Pity. That’s what I felt.
The next day was picture day. Dress nice. Fake a smile. Hope nobody brings it up.
In the car, my friend was angry. Everyone was saying it was suicide. I didn’t want to believe it either. At school, people whispered. Grief counselors were there. People cried. Therapy dogs roamed the halls. But I didn’t reach out for help. It felt selfish. Others had known her better. Others had lost more.
So I kept pretending.
The next day, too. My friends aunt drove me home. Said she felt so bad, said she wanted to cry because of how many kids were coming into her classroom crying, i wondered how she would feel if she knew how i felt.
Would she feel bad? Pity me? Like my family?
The third day, I couldn’t do it anymore. I stayed home, swallowed whole by grief, sadness, anger.
A week later, on Saturday, my grandmother was in the hospital. They said she was okay. That she would be home soon.
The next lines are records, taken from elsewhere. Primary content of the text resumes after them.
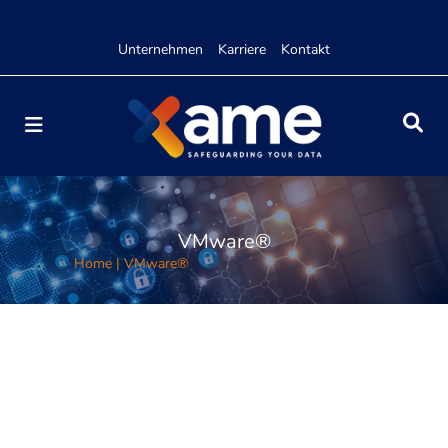
Unternehmen
Karriere
Kontakt
VMware®
Home
|
VMware®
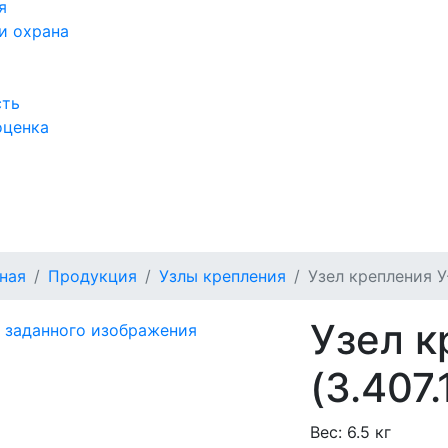
я
и охрана
сть
оценка
а
ная
Продукция
Узлы крепления
Узел крепления У-
Узел к
(3.407.
Вес:
6.5 кг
That night, I went to the memorial game. Pink-out, her favorite color. It was nice to feel something other than sadness for a little while.
The next morning, my mother came into my room. I pretended to be asleep, lying in the same position, on the same pillow. She left. I heard her whispering to my dad.
Then I heard the words.
My grandmother had passed. Pills. Suicide. Again.
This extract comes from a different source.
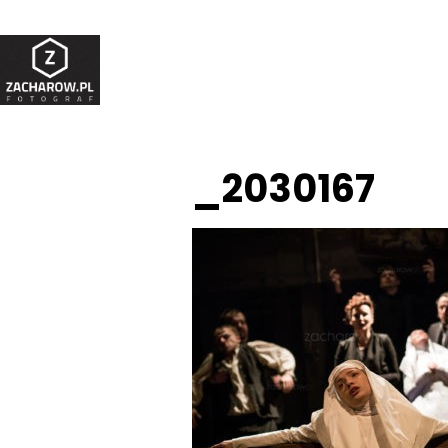
_2030167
She told me. But I felt nothing. No tears. They were all gone.
I missed my first homecoming for her funeral. And I still didn’t feel anything.
The person who hit her came over. I wasn’t mad anymore. It wasn’t their fault. But I couldn’t take it—I left the room and cried and cried.
Five months later. January.
I was talking to S about her. We had all been friends at some point. She confirmed it. Suicide.
I held back tears. Went home. Cried. Told my mom. She already knew.
I hadn’t wanted to believe it. But it was the truth.
Six months later. My fifteenth birthday.
I cried. But something changed that month.
Maybe it did happen for a reason. I would never forget it, but maybe there was meaning behind it.
I realized why I was still here, despite wanting to leave since I was seven.
Maybe they thought no one would care.
But I saw it—I saw everyone care.
I cared.
That’s when I decided: No matter what, I would stay. I would live.
For them.
I learned that even if you never forget, even if the pain lingers, things happen for a reason. Even if that reason is hidden at first.